Eighteen years ago, Dennis Rodman appeared on the cover of Sports Illustrated for the first time with a parrot on his tattoed arm. This week, Sports Illustrated unveiled the cover for its upcoming "Where Are They Now" issue and paid homage to that first Rodman cover by replacing the parrot with an American Eagle spreading its wings and a headline that reads, "Free Bird: Dennis Rodman Tries To Save The World One After-Party At A Time."

That sound you hear when you walk past the newstand this week will be nationwide groans. It shouldn't be that hard to find Rodman. He's been everywhere from North Korea to the Sunday political talk show scene and now the cover of SI. Hopefully, this week's cover will be the last we hear from him for a while. Unfortunately, based on excerpts he's primed to ride this wave of populatiry until it dies out.

Via SI.com:

“Fact is, he hasn’t bombed anywhere he’s threatened to yet. Not South Korea, not Hawaii, not … whatever. People say he’s the worst guy in the world.

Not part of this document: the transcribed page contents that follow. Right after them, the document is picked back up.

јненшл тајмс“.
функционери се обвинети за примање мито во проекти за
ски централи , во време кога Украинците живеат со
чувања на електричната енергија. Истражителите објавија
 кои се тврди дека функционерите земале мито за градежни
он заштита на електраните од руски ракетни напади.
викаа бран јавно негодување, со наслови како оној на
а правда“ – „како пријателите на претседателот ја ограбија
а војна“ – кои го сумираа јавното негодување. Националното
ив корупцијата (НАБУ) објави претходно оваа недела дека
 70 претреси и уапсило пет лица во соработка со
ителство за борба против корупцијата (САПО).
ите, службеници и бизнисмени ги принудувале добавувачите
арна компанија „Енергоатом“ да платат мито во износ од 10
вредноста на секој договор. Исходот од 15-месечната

All I know is Kim told me he doesn’t want to go to war with America. His whole deal is to talk basketball with Obama. Unfortunately, Obama doesn’t want to have anything to do with him. I ask, Mr. President, what’s the harm in a simple phone call? This is a new age, man. Come on, Obama, reach out to Kim and be his friend.”

Rodman plans to return to North Korea in August. “I’m just gonna chill, play some basketball and maybe go on vacation with Kim and his family,” Rodman says. “I’ve called on the Supreme Leader to do me a solid by releasing Kenneth Bae.” The Korean-American missionary was recently sentenced to 15 years of hard labor on charges that he tried to topple the North Korean regime. He’d organized tours into the isolated state.

“My mission is to break the ice between hostile countries,” Rodman says. “Why it’s been left to me to smooth things over, I don’t know. Dennis Rodman, of all people. Keeping us safe is really not my job; it’s the black guy’s [Obama's] job. But I’ll tell you this: If I don’t finish in the top three for the next Nobel Peace Prize, something’s seriously wrong.”